Records from a dataset
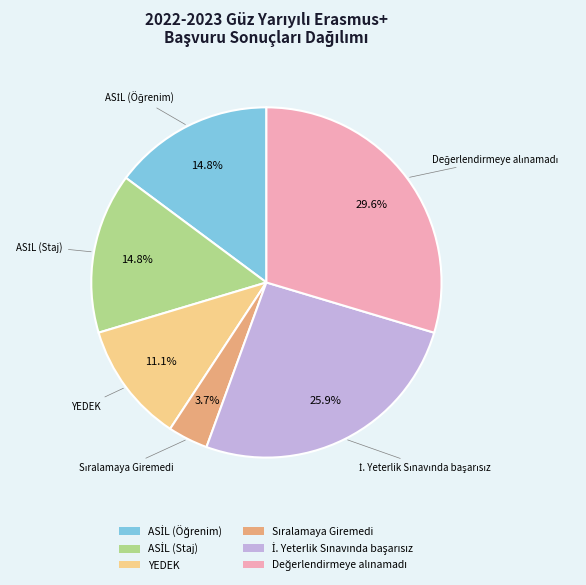

Is there any slice that represents more than half of the pie?

No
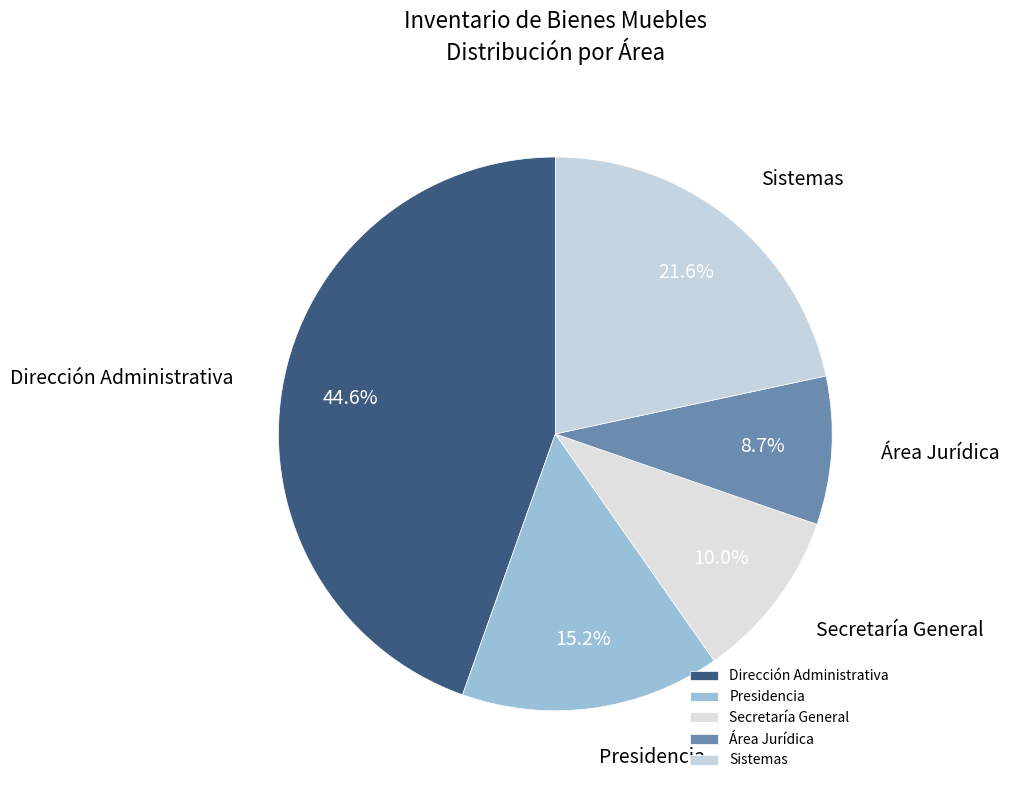

Rank the categories by value from highest to lowest.

Dirección Administrativa, Sistemas, Presidencia, Secretaría General, Área Jurídica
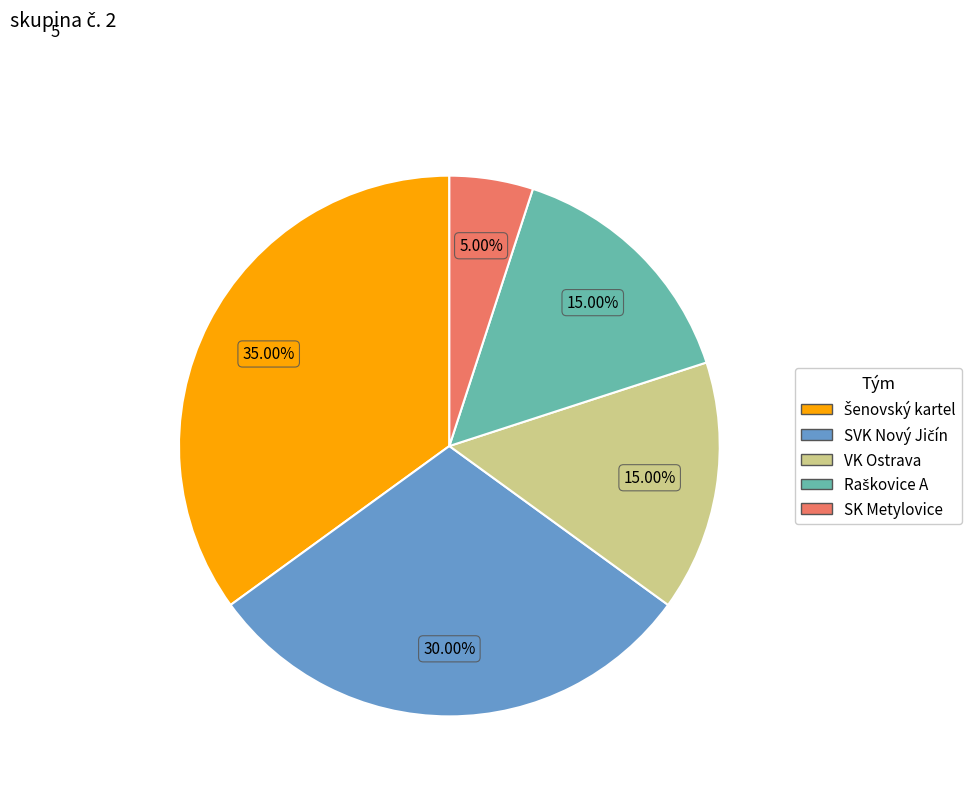

Does any single category account for the majority?

No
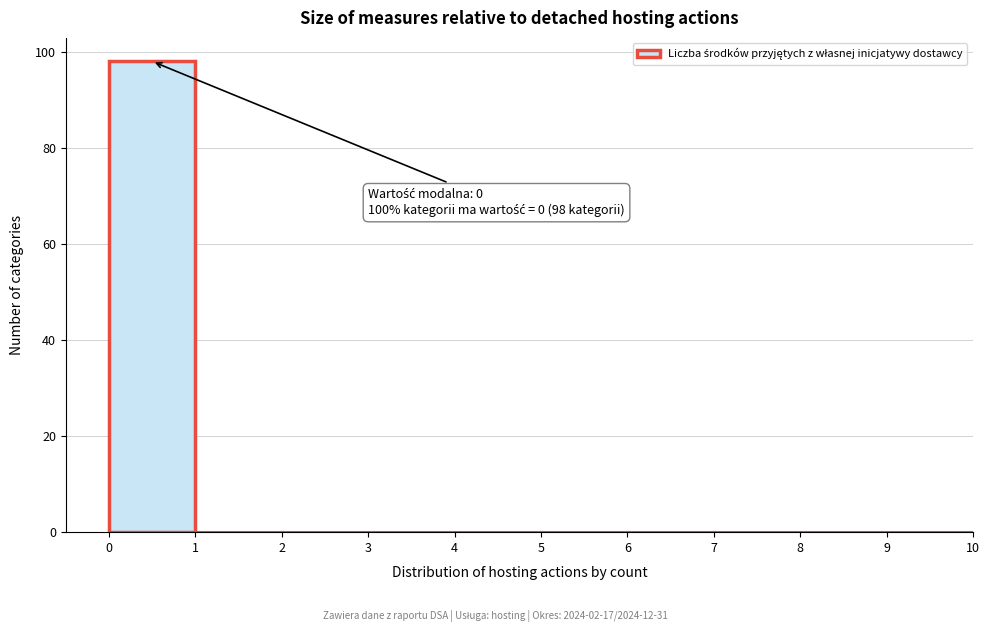

Which range on the x-axis has the tallest bar?

0 to 1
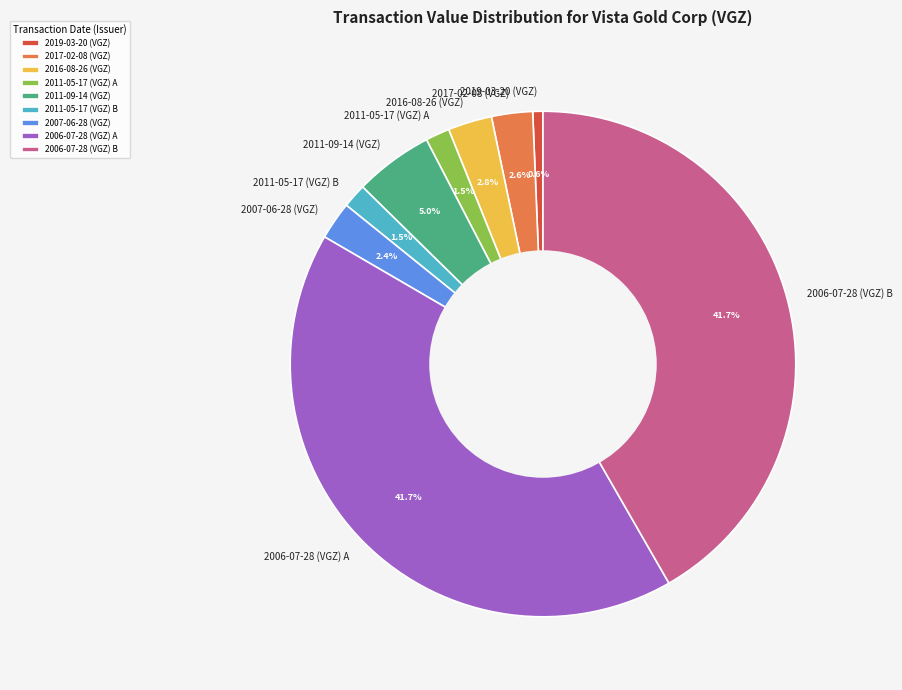

How much of the chart is everything except 2011-05-17 (VGZ) B?

98.5%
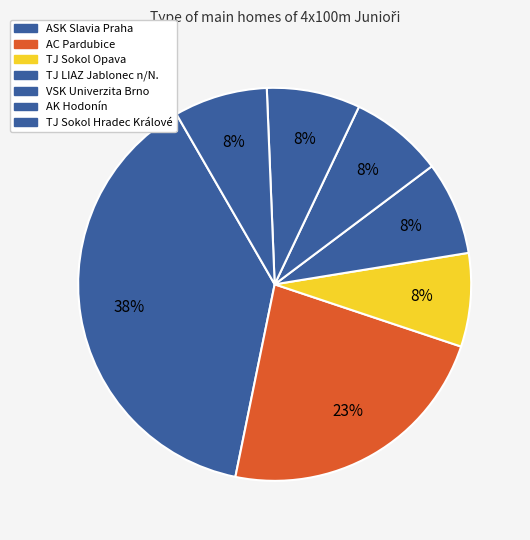

What is the largest slice in the pie chart?

ASK Slavia Praha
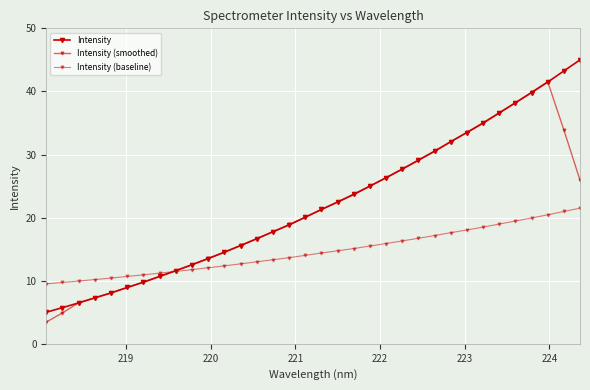

What is the difference between the maximum and minimum values in the Intensity (smoothed) series?

38.1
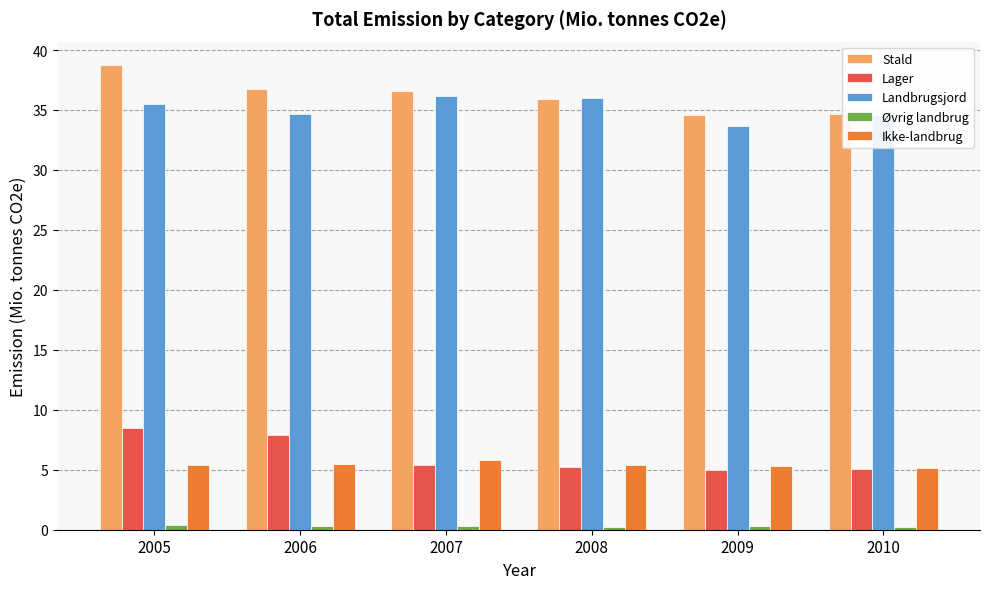

True or false: Ikke-landbrug has a value of 2.4 at 2006.

False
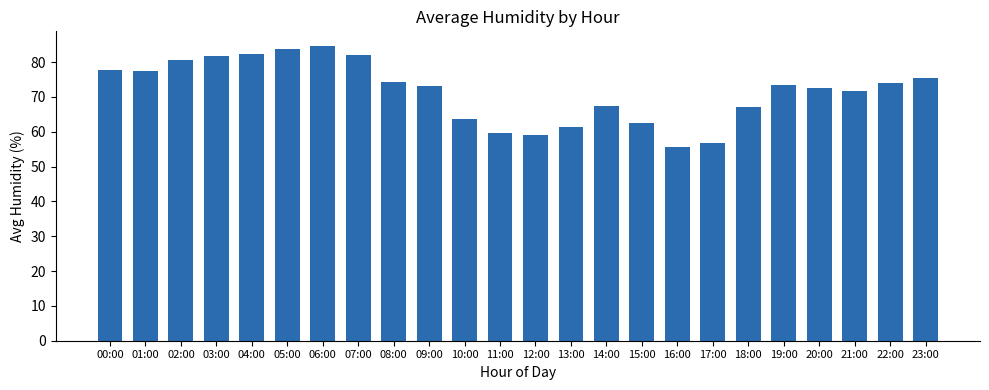

Where does the data first go above 73?

00:00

Task objective: Can you render these lines as a Markdown table with the columns Row and Text, numbering each row, skipping blank lines, and leaving out the pictures?

Task result:
| Row | Text |
|---|---|
| 1 | Is there any slice that represents more than half of the pie? |
| 2 | No |
| 3 | Rank the categories by value from highest to lowest. |
| 4 | Dirección Administrativa, Sistemas, Presidencia, Secretaría General, Área Jurídica |
| 5 | Does any single category account for the majority? |
| 6 | No |
| 7 | Which range on the x-axis has the tallest bar? |
| 8 | 0 to 1 |
| 9 | How much of the chart is everything except 2011-05-17 (VGZ) B? |
| 10 | 98.5% |
| 11 | What is the largest slice in the pie chart? |
| 12 | ASK Slavia Praha |
| 13 | What is the difference between the maximum and minimum values in the Intensity (smoothed) series? |
| 14 | 38.1 |
| 15 | True or false: Ikke-landbrug has a value of 2.4 at 2006. |
| 16 | False |
| 17 | Where does the data first go above 73? |
| 18 | 00:00 |